My dataset contains many IDs with at least 100 observations per ID, with one observation per date. There is overlap in dates among IDs. See fake dataset below with 10 IDs:
id = 10
m = 2 * id
a_0 = seq(as.Date("2001-01-01"), as.Date("2001-12-31"), by = "day")
a_1 = matrix(sort(sample(as.character(a_0), m)), nc = 2)
a_2 = list()
for(i in 1:nrow(a_1)){
a_3 = seq(as.Date(a_1[i, 1]), as.Date(a_1[i, 2]), by = "day")
a_4 = data.frame(i, as.character(a_3), round(runif(length(a_3), 1)))

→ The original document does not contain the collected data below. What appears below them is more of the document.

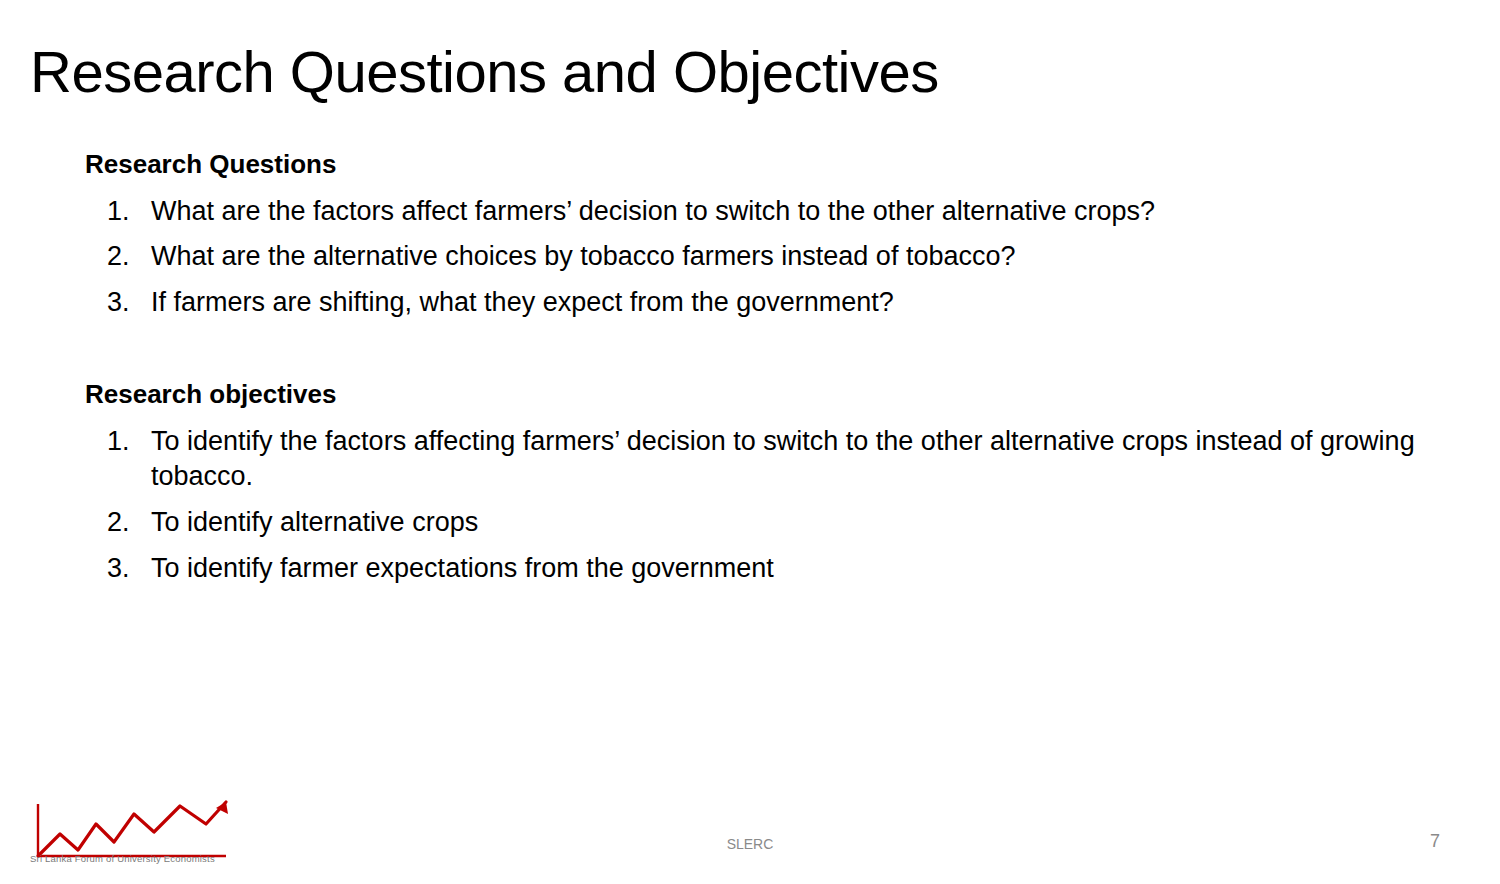Research Questions and Objectives
Research Questions
What are the factors affect farmers’ decision to switch to the other alternative crops?
What are the alternative choices by tobacco farmers instead of tobacco?
If farmers are shifting, what they expect from the government?
Research objectives
To identify the factors affecting farmers’ decision to switch to the other alternative crops instead of growing tobacco.
To identify alternative crops
To identify farmer expectations from the government
Sri Lanka Forum of University Economists
SLERC
7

colnames(a_4) = c("id", "date", "value")
a_2[[i]] = a_4
}
DF = dplyr::bind_rows(a_2)
dim(DF)
table(DF[, 1])
For each ID, I would like to randomly sample consecutive observations over a fix number of days, something similar to what has been asked here: Sample n consecutive dates from a random starting date for each index in a data frame. So, something like that (e.g., with 10 consecutive days):
library(dplyr)
df.sample <- arrange(DF, date) %>%
group_by(id) %>%
mutate(date = as.Date(date), start = sample(date, 1)) %>%
filter(date >= start & date <= (start + 9))
However, I need to randomly sample different time periods for each ID: 2 x 10 days and 1 x 25 days. Also, the time periods sampled cannot overlap with each other within an ID , i.e. the same date cannot be sampled twice for the same ID.
On top of that, the first and last observation of each ID should not be sampled. Finally, there should always be at least 1 observation between the time periods sampled.
I struggle to find a simple solution that would include all these constraints. Some help would be much appreciated.